4. There used to be a firewall between the terrorists and those tasked with fighting terrorism, but this is no longer the case. ISIS—which is, thankfully, close to being wiped out in Syria and Iraq, but popping up in other places—was largely a US creation and armed with US weapons. Terrorist organizations in Afghanistan and in many other places are supplied from US military bases. Terrorist attacks on US soil have a strange tendency to feature perpetrators well-known to the FBI and are often specially coached for the attack by FBI agents. Meanwhile in the Ukraine (which is now a US protectorate) there is an ongoing topsy-turvy “anti-terrorist operation” in which “terrorist” Ukrainian troops shell residential districts wherein civilian “anti-terrorists” apparently reside.
5. There used to be a firewall between the US government and other governments; other governments’ agents couldn’t just walk in through the front door and tell the US government what to do. But now it turns out that the favors of the US government have been bid out in all sorts of ways: shady political donations and outright bribes have flooded in from around the world, making a joke of the principle that the government serves its people. A particularly egregious case is Israel: it is often hard to see much daylight between US and Israeli policies, with Israel in control of the agenda. Those who make too much of this fact are accused of anti-Semitism. (The term “Semitism” is a curious one: neither a racial nor an ethnographic term, it relates to a mythical character named Shem who, according to legend, lived sometime after Yahweh’s six-day stint at creationism.)

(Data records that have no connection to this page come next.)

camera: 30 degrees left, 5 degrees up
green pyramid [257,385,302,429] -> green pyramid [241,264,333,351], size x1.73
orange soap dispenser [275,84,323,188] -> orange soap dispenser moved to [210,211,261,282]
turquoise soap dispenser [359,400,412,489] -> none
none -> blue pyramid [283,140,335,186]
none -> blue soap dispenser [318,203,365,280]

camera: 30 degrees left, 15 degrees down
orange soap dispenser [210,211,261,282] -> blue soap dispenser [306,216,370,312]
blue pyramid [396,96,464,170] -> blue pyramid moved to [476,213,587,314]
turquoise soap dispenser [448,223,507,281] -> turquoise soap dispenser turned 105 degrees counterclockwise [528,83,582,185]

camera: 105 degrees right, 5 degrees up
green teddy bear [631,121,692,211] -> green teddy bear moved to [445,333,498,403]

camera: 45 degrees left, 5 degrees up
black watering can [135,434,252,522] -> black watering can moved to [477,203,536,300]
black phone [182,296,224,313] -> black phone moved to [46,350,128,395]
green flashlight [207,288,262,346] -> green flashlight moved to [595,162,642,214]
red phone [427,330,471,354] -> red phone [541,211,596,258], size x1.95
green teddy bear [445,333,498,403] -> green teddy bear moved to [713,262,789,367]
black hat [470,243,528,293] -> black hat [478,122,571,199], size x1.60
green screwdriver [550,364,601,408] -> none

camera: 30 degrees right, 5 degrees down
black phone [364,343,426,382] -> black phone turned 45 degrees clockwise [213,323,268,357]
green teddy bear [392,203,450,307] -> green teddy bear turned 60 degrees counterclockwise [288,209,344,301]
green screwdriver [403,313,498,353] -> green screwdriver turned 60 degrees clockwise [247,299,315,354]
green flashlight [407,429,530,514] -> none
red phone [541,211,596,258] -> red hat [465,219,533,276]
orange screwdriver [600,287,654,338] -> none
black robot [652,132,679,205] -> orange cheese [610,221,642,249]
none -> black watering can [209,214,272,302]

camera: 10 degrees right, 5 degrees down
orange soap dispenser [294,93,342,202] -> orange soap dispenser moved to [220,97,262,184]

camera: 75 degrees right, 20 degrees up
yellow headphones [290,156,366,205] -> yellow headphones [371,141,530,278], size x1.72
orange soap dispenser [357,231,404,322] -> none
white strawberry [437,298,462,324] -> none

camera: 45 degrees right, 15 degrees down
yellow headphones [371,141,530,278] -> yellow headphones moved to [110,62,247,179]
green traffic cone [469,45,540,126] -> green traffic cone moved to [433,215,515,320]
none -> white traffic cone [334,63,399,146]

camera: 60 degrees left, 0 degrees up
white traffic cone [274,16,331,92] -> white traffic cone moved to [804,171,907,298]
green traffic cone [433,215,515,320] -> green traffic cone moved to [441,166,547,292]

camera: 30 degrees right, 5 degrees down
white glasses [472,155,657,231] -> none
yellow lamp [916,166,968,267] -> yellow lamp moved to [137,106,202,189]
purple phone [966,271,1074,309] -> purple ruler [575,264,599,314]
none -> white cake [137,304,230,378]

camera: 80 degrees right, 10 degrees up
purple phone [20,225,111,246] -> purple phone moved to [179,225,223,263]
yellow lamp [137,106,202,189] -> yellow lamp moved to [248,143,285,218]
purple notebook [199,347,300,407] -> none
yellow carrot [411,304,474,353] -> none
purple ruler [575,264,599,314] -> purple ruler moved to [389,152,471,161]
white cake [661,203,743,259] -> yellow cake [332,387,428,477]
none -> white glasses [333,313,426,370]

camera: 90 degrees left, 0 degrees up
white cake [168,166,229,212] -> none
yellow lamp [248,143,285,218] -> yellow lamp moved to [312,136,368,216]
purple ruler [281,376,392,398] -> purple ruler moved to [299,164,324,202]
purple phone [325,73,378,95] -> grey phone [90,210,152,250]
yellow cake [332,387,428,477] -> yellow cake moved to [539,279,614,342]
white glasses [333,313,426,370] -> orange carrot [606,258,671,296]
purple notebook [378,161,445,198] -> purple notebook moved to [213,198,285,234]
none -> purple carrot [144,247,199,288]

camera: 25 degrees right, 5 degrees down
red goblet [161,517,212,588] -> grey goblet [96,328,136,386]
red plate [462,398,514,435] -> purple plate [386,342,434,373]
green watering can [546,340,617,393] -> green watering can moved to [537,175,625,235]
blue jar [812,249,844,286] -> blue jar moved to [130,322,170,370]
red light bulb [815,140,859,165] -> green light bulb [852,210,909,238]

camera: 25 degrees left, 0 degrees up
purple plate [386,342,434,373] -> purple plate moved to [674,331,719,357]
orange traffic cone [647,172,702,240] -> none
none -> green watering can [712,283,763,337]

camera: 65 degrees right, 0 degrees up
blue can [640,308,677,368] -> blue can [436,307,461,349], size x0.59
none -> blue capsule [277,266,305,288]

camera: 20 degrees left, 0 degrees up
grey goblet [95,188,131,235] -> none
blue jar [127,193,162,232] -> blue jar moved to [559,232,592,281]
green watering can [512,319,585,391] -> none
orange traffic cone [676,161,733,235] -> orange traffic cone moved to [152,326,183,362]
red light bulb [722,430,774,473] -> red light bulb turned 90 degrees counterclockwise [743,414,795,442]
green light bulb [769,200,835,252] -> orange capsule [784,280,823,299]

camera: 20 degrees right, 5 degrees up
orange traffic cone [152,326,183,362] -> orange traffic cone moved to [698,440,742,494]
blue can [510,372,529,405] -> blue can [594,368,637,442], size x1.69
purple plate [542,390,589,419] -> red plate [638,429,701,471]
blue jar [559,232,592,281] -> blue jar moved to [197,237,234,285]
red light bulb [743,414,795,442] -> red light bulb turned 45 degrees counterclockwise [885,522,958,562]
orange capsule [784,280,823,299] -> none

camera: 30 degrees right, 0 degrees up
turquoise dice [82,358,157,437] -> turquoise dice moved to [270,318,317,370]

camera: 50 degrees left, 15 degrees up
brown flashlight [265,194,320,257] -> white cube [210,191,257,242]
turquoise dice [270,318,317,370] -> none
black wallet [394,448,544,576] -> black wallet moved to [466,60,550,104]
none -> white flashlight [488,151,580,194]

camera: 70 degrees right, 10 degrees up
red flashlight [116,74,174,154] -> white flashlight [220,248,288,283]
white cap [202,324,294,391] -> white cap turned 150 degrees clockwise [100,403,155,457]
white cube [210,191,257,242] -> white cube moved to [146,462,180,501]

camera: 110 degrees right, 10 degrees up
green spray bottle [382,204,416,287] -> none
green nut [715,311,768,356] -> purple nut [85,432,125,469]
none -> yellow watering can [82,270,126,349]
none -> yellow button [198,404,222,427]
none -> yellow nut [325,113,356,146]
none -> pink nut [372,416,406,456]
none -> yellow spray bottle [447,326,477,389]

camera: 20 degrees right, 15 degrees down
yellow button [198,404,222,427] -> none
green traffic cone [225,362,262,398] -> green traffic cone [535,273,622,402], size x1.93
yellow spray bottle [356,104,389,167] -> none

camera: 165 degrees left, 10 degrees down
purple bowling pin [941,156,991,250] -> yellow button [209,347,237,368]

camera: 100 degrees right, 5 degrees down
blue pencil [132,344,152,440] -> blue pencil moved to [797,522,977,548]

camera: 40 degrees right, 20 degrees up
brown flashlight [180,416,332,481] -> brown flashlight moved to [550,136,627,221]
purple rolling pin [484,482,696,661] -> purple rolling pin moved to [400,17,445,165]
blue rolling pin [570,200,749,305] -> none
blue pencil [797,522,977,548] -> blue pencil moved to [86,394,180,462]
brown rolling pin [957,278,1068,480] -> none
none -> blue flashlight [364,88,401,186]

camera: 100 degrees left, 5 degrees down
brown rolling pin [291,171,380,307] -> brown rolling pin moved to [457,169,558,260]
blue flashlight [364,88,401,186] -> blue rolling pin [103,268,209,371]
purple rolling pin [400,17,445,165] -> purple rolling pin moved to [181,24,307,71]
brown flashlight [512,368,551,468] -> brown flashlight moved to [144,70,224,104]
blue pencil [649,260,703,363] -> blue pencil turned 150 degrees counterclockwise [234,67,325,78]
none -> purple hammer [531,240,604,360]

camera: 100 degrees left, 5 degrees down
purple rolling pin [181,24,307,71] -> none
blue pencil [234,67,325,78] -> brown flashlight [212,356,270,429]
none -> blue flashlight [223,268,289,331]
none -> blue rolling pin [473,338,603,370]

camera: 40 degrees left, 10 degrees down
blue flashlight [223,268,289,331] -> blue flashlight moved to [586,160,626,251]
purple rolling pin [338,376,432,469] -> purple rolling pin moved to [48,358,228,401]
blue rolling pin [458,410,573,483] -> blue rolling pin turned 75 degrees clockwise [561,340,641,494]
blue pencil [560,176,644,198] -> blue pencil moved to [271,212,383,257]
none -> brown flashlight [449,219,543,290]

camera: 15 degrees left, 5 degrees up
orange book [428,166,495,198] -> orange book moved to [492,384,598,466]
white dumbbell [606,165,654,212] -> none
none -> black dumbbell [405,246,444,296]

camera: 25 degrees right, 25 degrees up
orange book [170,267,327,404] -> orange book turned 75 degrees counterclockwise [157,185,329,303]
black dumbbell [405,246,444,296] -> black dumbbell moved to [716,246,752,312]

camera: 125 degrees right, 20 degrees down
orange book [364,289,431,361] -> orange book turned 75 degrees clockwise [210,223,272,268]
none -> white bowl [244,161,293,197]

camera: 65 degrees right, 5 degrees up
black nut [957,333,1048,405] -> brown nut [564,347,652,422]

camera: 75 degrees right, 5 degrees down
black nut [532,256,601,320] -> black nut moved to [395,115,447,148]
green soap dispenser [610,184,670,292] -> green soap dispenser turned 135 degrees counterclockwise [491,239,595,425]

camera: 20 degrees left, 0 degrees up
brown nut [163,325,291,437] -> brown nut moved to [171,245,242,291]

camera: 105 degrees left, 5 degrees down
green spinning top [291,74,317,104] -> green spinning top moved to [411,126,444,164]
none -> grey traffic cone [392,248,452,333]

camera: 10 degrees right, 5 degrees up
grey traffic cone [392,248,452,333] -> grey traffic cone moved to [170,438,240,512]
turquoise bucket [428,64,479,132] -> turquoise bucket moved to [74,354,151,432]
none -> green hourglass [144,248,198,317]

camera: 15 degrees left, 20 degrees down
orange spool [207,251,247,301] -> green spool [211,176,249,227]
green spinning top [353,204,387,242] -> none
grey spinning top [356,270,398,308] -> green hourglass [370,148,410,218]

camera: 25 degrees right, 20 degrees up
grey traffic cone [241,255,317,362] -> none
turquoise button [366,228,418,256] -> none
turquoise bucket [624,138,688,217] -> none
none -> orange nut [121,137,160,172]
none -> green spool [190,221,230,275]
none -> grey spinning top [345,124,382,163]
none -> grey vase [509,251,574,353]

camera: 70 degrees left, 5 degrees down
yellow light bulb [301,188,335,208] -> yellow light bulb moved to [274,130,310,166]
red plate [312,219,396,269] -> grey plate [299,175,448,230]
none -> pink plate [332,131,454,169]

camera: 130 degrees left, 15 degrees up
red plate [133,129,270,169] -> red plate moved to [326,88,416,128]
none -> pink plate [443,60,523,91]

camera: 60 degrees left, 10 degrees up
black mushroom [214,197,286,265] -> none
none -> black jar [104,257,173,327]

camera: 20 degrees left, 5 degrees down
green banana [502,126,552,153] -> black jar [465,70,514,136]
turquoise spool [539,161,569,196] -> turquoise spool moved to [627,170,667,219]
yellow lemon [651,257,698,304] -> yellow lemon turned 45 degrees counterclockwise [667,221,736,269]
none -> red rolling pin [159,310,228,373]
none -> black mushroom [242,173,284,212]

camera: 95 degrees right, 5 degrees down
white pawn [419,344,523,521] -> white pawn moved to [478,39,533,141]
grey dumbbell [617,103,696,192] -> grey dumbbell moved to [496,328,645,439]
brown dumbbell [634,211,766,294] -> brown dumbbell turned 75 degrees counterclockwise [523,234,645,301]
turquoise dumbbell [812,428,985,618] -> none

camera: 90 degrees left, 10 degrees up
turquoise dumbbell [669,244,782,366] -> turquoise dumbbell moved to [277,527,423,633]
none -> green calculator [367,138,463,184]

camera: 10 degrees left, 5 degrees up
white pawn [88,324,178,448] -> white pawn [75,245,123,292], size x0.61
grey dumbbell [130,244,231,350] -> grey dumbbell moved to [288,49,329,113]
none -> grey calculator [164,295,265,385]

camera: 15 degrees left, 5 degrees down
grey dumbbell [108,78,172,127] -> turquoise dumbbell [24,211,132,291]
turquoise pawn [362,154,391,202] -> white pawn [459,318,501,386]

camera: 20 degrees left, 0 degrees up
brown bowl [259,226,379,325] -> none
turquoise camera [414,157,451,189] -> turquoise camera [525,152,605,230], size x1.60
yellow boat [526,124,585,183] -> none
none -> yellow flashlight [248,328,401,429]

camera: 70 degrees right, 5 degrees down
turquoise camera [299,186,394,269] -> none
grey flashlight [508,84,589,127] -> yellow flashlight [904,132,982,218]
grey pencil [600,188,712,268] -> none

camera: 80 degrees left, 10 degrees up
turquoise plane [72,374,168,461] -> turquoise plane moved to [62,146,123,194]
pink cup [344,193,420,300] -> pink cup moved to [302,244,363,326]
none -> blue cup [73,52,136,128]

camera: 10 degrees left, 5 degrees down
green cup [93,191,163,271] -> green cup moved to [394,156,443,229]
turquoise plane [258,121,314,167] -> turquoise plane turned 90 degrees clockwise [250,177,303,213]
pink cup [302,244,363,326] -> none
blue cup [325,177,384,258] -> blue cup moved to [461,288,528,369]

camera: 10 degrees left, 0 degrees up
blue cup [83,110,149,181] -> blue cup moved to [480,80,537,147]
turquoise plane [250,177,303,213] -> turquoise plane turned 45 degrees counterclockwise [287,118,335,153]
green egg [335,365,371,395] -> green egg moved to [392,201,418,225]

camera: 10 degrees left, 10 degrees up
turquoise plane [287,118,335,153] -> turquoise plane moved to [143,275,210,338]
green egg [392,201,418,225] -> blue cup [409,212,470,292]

6. Perhaps most importantly, there used to be a firewall between friend and foe. Shooting at your own side, hilariously termed “friendly fire,” used to be considered a bad thing. But although US allies around the world, whom the US is supposed to be keeping “safe,” have been rather slow to notice which of the two meanings of “safe” happens to be in play, they are now sitting up and taking notice. This is why Turkey and Saudi Arabia are now negotiating the purchase of Russian S-400 air defense systems. You see, the weapons they purchased from the US have built-in friend-or-foe identification systems which cause them to refuse to fire at US planes and missiles, rendering them useless in case the US decides to render these countries safe-as-in-harmless. But the Russian systems just say “Target acquired; whatcha wanna do with it?” And that would make these countries feel safe-as-in-protected.
With all of these firewalls on fire, the US can be said to be at war with everyone—both with itself and with the entire world. And with that there remains just one more firewall to catch fire: the one within the US which separates those who give orders from those who follow them. Once that happens, those who issue the orders will be rendered safe—safe as in “fully cooked.”